One Nation's Stuart Bonds has not ruled out a miracle victory over Labor frontbencher Joel Fitzgibbon in the Hunter electorate ... and neither has Joel Fitzgibbon.
"We tore the absolute heart out of the Labor party," a triumphant Mr Bonds said on Monday as he waited to see if postal and other votes would hand him the formerly very safe ALP seat.
With 77 per cent of the vote counted, Mr Fitzgibbon was leading Nationals candidate Josh Angus on Monday night by a margin of 2.5 per cent and on track to retain the seat he inherited from his father, Eric, in 1996.
Mr Bonds had 21.87 per cent of the primary vote, One Nation's best result in Australia, narrowly trailing Mr Angus (23.86 per cent) as Mr Fitzgibbon's (37.64 per cent) main challenger.
Returns from pre-poll centres at Edgeworth and East Maitland were outstanding, plus 11,000 postal, declaration, absentee and provisional votes.
If these put the Singleton mine worker in front of Mr Angus, he could pick up more preferences from the Nationals and minor parties and put Mr Fitzgibbon's lead under threat.
Mr Fitzgibbon said it was "highly unlikely" Mr Bonds could unseat him, but he did not rule it out.
"More preferences could flow from the Nationals to him if he gets in front," he said.
Support for Mr Fitzgibbon at polling booths in his home town of Cessnock, where he once played rugby league for the Goannas, fell from more than 60 per cent in 2016 to 41 per cent on Saturday.
Mr Bonds, a CFMEU member who campaigned against what he regards as Labor's threat to mining jobs, said he still gave himself a chance.
"I've played plenty of footy games where I've won after the final whistle," he said.
Mr Bonds, who said he would run for One Nation again in the Hunter, is shaping as a potential rock star for the party after convincing Labor voters to jump ship.
"The party is extremely pleased," he said. "They're proud of me because my whole objective was to put the Hunter in the news.
"I told them that when I ran ... I want to make this at least a marginal seat, and I want people to pay attention to the people of the Hunter."

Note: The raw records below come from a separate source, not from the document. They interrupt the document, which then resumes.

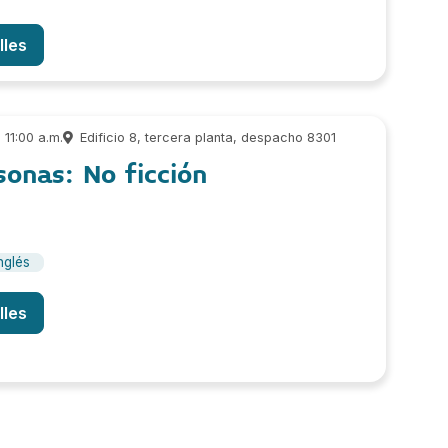
lles
11:00 a.m.
Edificio 8, tercera planta, despacho 8301
sonas: No ficción
nglés
lles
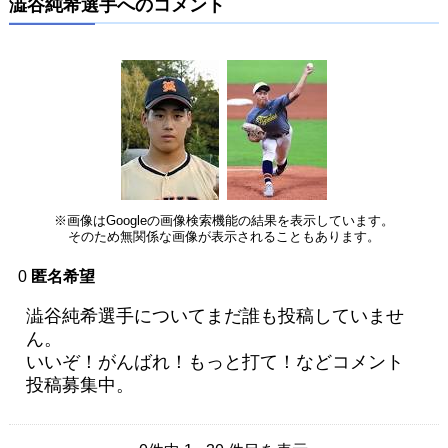
澁谷純希選手へのコメント
※画像はGoogleの画像検索機能の結果を表示しています。
そのため無関係な画像が表示されることもあります。
0
匿名希望
澁谷純希選手についてまだ誰も投稿していませ
ん。
いいぞ！がんばれ！もっと打て！などコメント
投稿募集中。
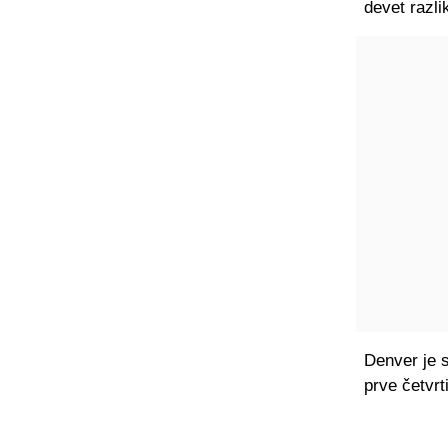
devet razli
Denver je s
prve četvrt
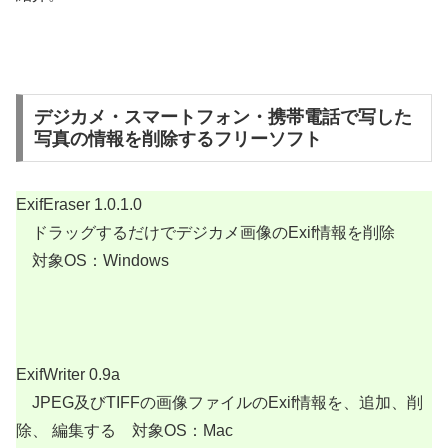
デジカメ・スマートフォン・携帯電話で写した
写真の情報を削除するフリーソフト
ExifEraser 1.0.1.0
ドラッグするだけでデジカメ画像のExif情報を削除
対象OS：Windows
ExifWriter 0.9a
JPEG及びTIFFの画像ファイルのExif情報を、追加、削
除、 編集する 対象OS：Mac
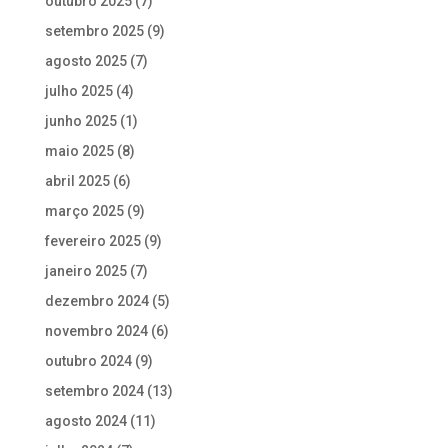
outubro 2025
(7)
setembro 2025
(9)
agosto 2025
(7)
julho 2025
(4)
junho 2025
(1)
maio 2025
(8)
abril 2025
(6)
março 2025
(9)
fevereiro 2025
(9)
janeiro 2025
(7)
dezembro 2024
(5)
novembro 2024
(6)
outubro 2024
(9)
setembro 2024
(13)
agosto 2024
(11)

He also tapped into what he saw as voter resentment about what the region had received in return for mining royalties and union fees.
"The Hunter has helped create the Labor party. We have spent our union dues and backed the Labor party in this seat for 90 years, and the moment that coal looks like it's become unpopular they turn their back on us.
"That was a fundamental error, and it's cost them the election. When it comes down to preferences, there's a very outside chance they could lose this seat."
"I think the union's got to have a good, hard look at itself ... there's a huge amount of dissatisfaction inside the rank and file about the way they've been acting, so there's going to be some fallout from this."
Mr Bonds won 28 per cent of the vote in booths in Muswellbrook, Greta and Singleton, 26 per cent at Rutherford, West Wallsend and Barnsley, 25 per cent at Wyee and 24 per cent in Cessnock.